La parité serait elle alors une manifestation de cynisme ? Puisque nous n'avons d'autre choix que de faire des bêtises , il faut absolument y associer les femmes à l'instar de ce qu'écrit René Girard s'agissant du sacrifice (tous les membres du groupe doivent y prendre part). Si tel n'est pas le cas, il faut alors bien convenir qu'il reste deux solutions :
-soit c'est un gadget : comme on n'a plus de prise sur ce qui est important on amuse la galerie
-soit , et c'est plus vraisemblable, au delà des objectifs affichés, il y a bien une fonction réelle qui est d'organiser un échappatoire à la démotion sociale
La parité a permis que la moitié des conseillers municipaux soient des femmes et que la moitié des légions d'honneur soient attribuées à celles ci. La belle affaire !!! Quand on distingue derrière les écrans de fumée, la réalité des choses, il faut bien constater que ce montage est sans doute le fait de politiques qui n'ayant plus rien à proposer d'intelligent prennent n'importe quel gadget pour une grande avancée sociale ; il est d'abord un moyen pour les dominants de préserver leurs positions face aux prétentions du petit peuple.

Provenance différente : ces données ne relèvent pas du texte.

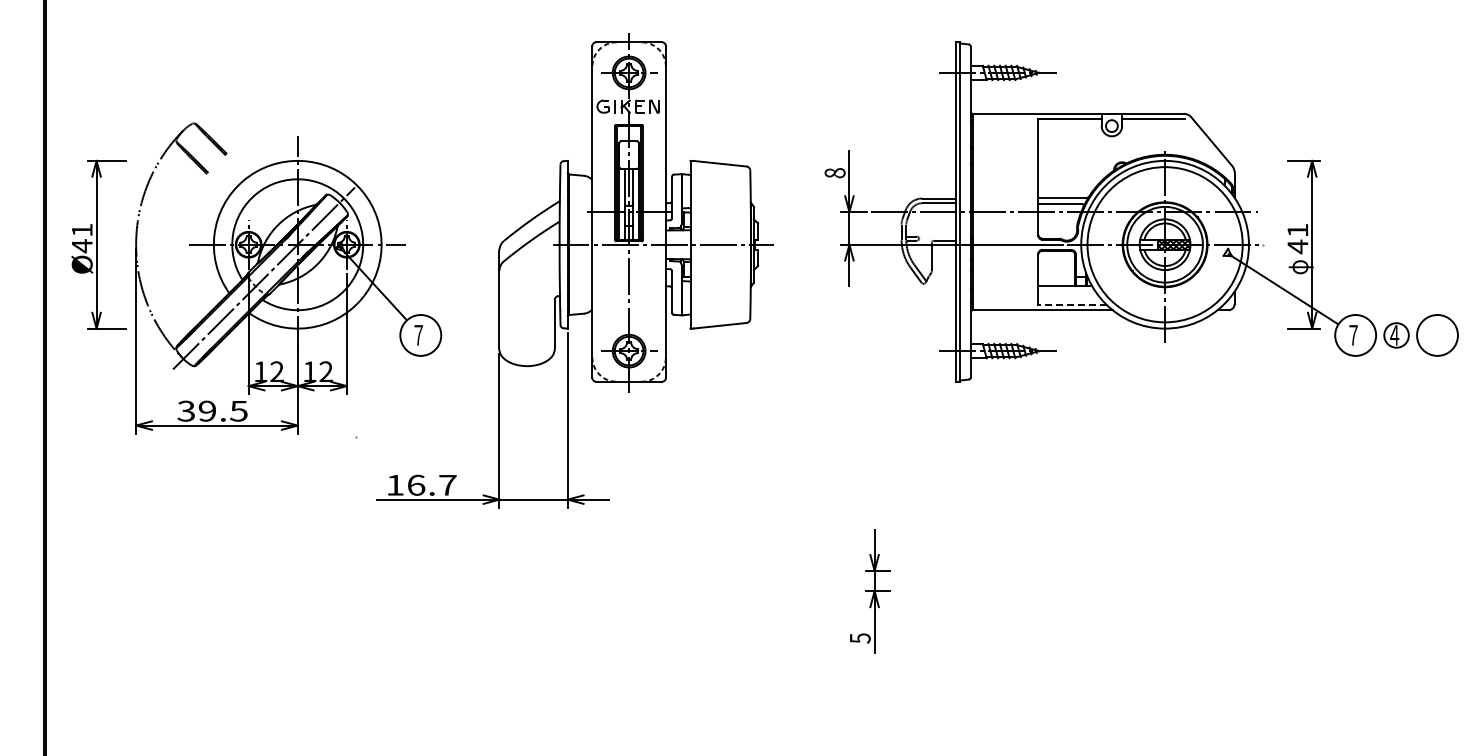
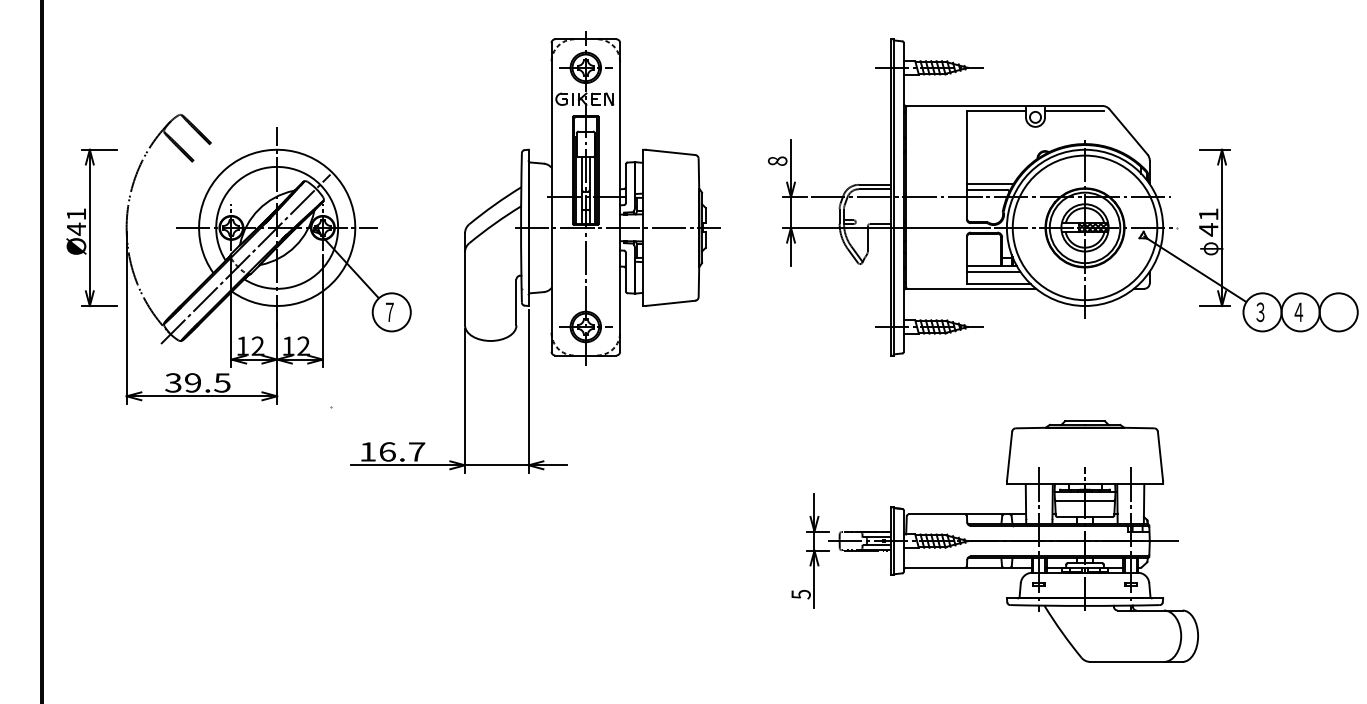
line: (1066, 291) -> (993, 271), added
line: (1072, 305) -> (998, 284), dashed -> solid
text: (1353, 334) -> (1260, 311), ７ -> ３
circle: (1396, 335) -> (1300, 312), size x1.67
part: (1088, 581) -> (1013, 541), added

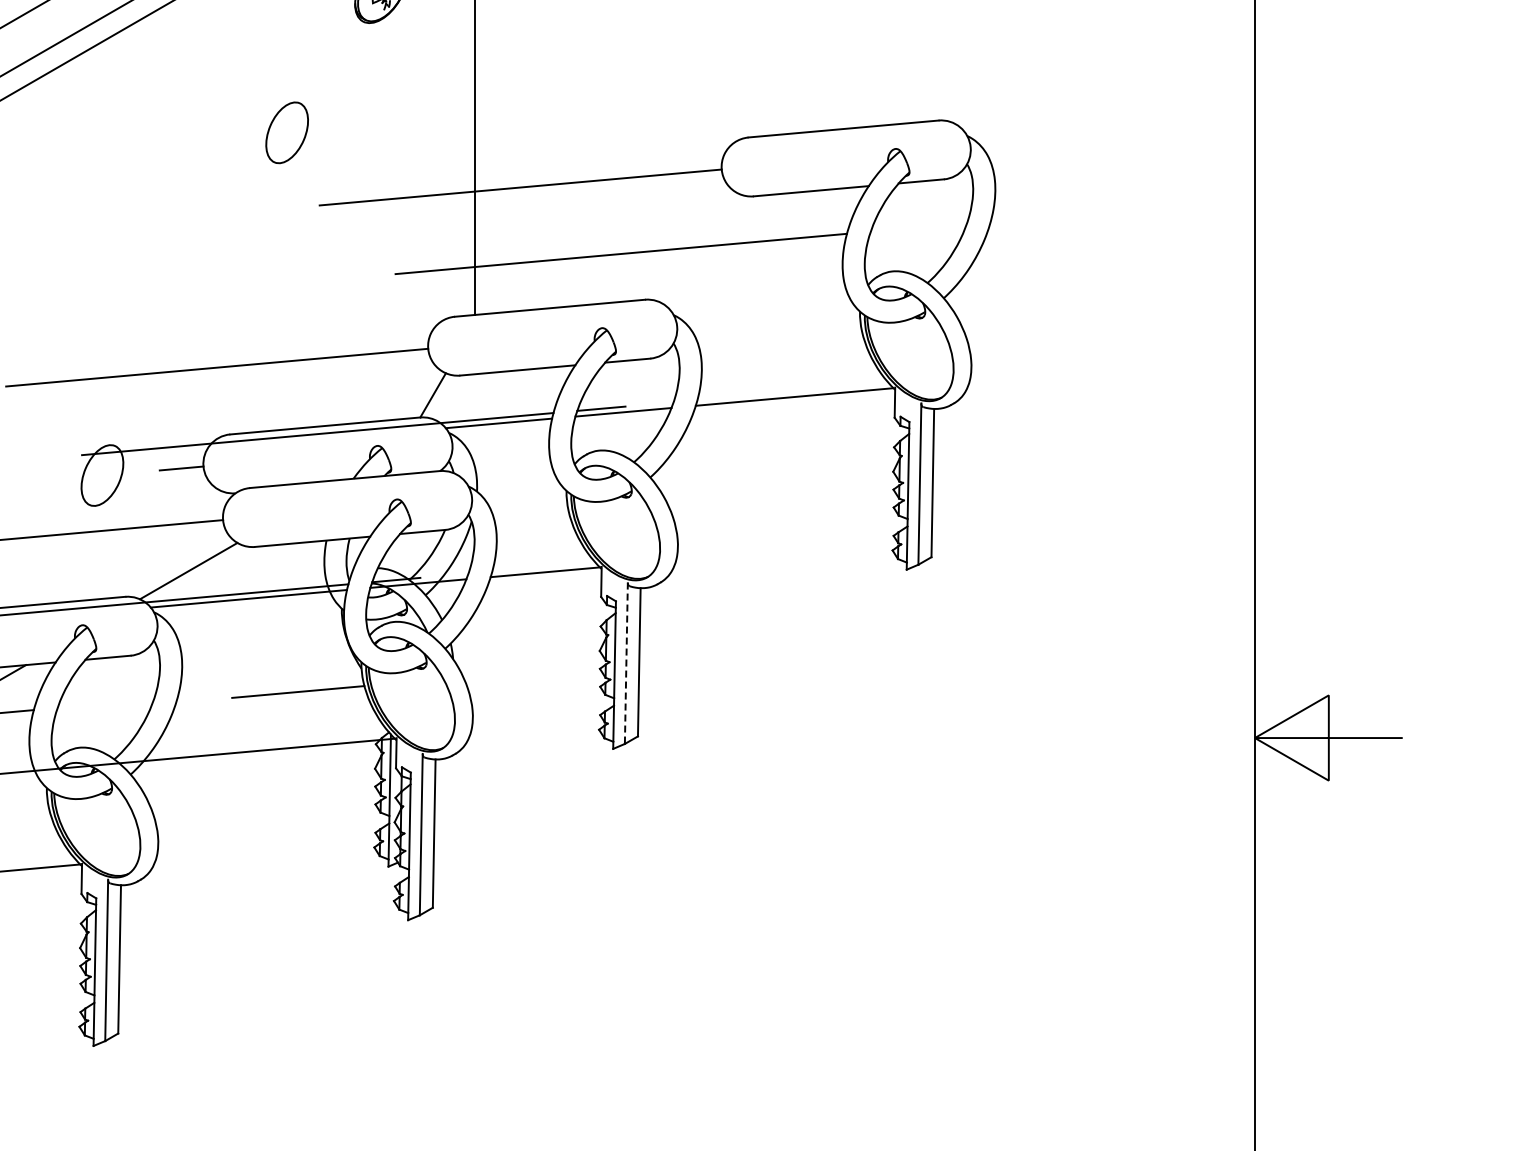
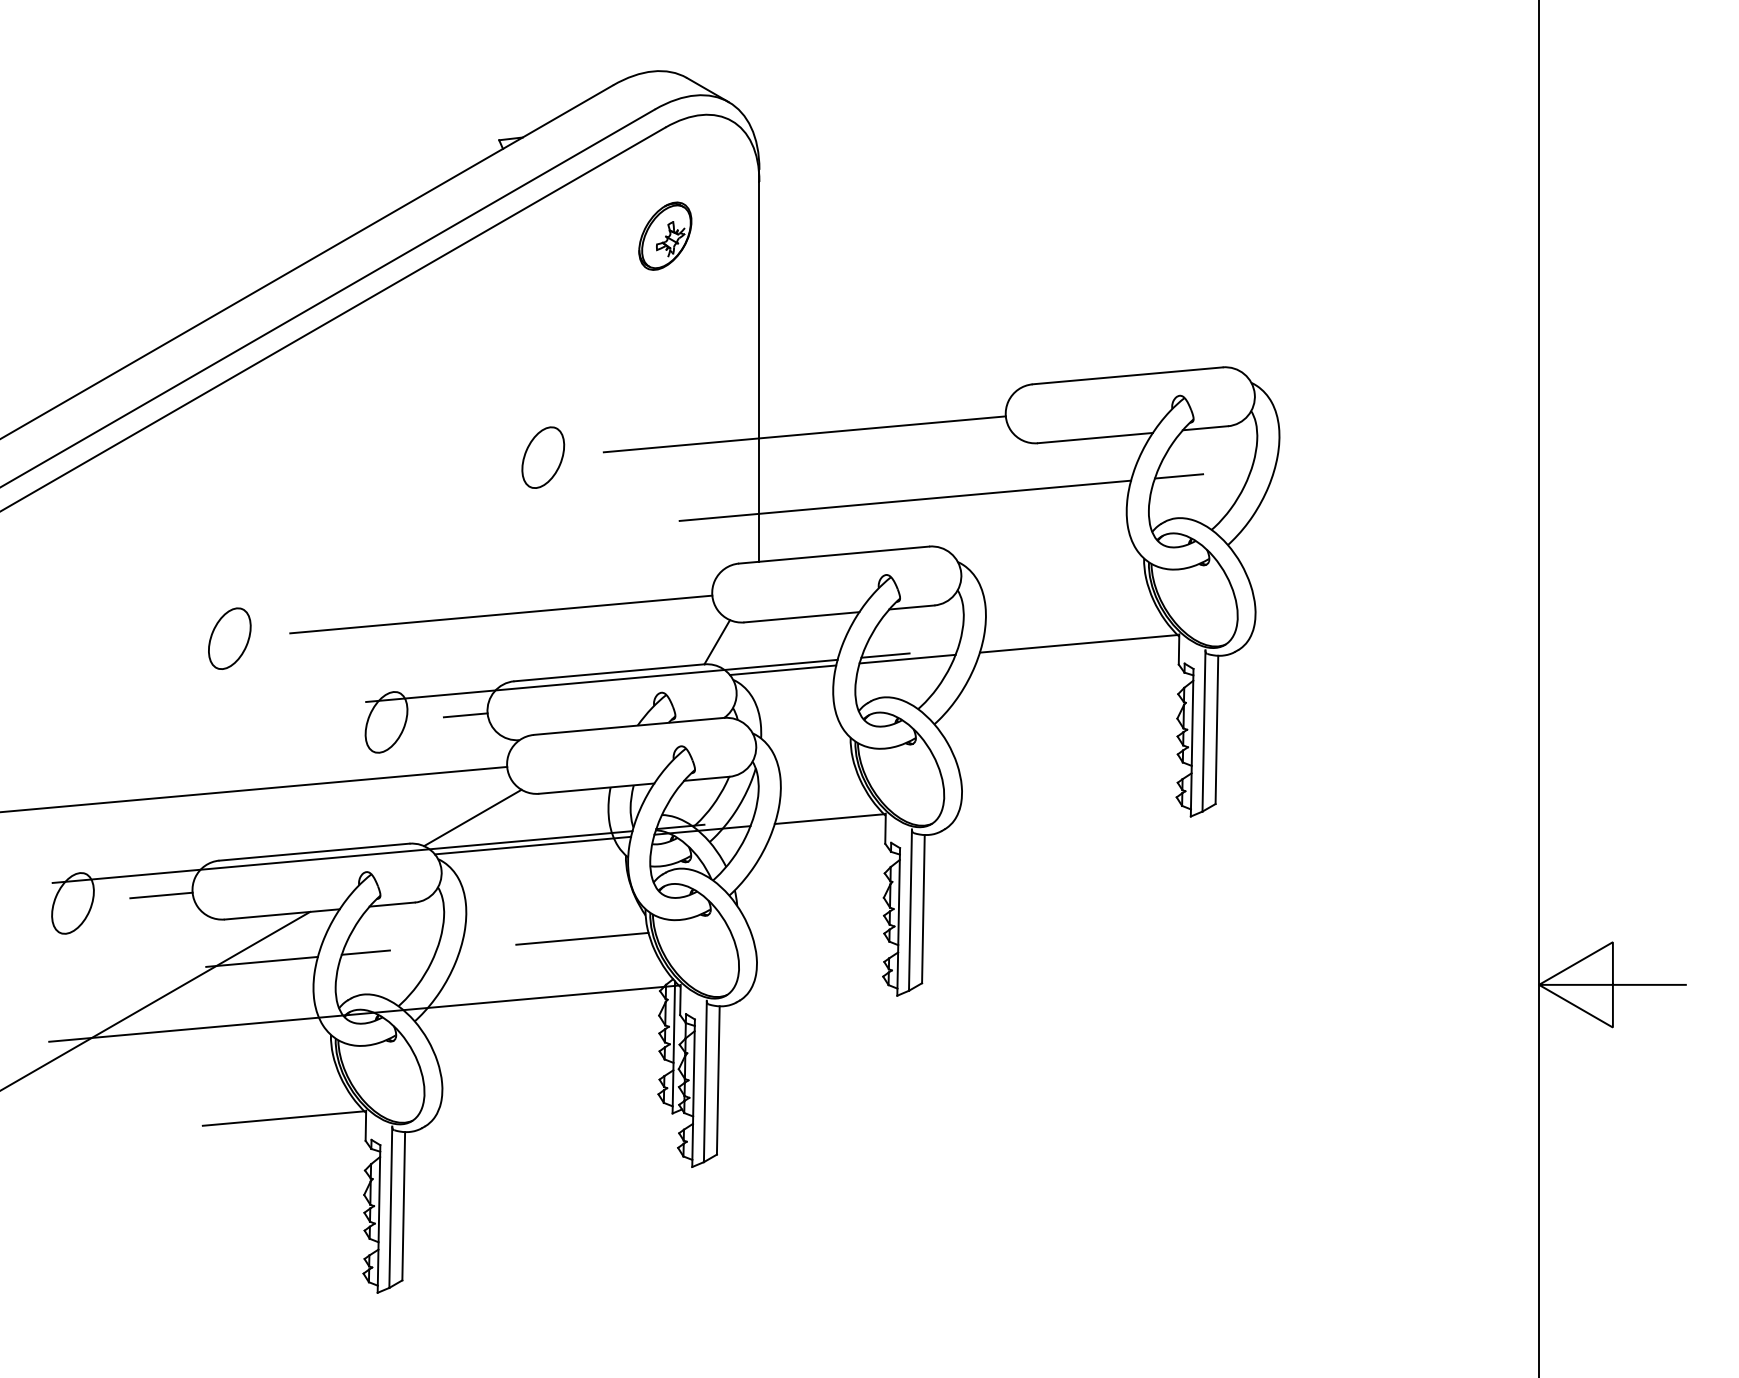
part: (287, 132) -> (543, 457), moved
line: (894, 229) -> (1178, 476), added
line: (626, 663) -> (910, 910), dashed -> solid
line: (81, 705) -> (365, 952), added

La parité n'est jamais invoquée pour écarter Jack Lang ou Manuel Vals!
Tout cela ressemble en fait à une partie de cartes dans laquelle un des joueurs aurait la faculté de remplacer les cartes qui ne lui plaisent pas par d'autres choisies dans le jeu de son adversaire. Ici, on écarte les candidats méritants pour placer sa copine ou la femme de son copain.
Un certain Philippe Sage qui se dit gauchiste ( on ne savait pas que l'espèce existait encore) était publié par le Nouvel Observateur cette semaine et nous expliquait qu'il fallait écouter les électeurs du Front national car il y a chez la plupart une profonde détresse. Beaucoup de mots pour expliquer cela mais à la fin de l'article, si on est effectivement convaincu par l'auteur de la nécessité de les entendre, on se demande en fait ce qu'il pourrait bien avoir à leur dire. La parité n'est qu'une manifestation parmi d'autres de cet autisme qui caractérise cette nouvelle bourgeoisie. Au mieux on ne voit pas très bien en quoi la parité rendra leur boulot aux hommes et aux femmes de Gandrange. Au pire elle aura raison des ambitions de leurs enfants.
Je ne peux m'empêcher de terminer par ce qui pourrait être pris pour une note d'espoir. En 2007 , en Ile et Vilaine , les instances du PS décident qu'au nom de la parité, on sacrifiera Marcel Rogemont au profit d'une femme. Marcel , c'est pas Jack , ni Laurent, ni Benoît ni Bertrand quand même. Marcel qui avait fait ses études à la fac de Rennes est précisément le type même de ces gens issus du peuple dont l'institution universitaire aura permis la promotion. Que fera Marcel Rogemont ? Il maintiendra sa candidature sous une étiquette divers gauche et sera élu député. C'est bien là ce qui devrait être fait chaque fois que les nouveaux nantis de la gauche caviar en prennent à leur aise.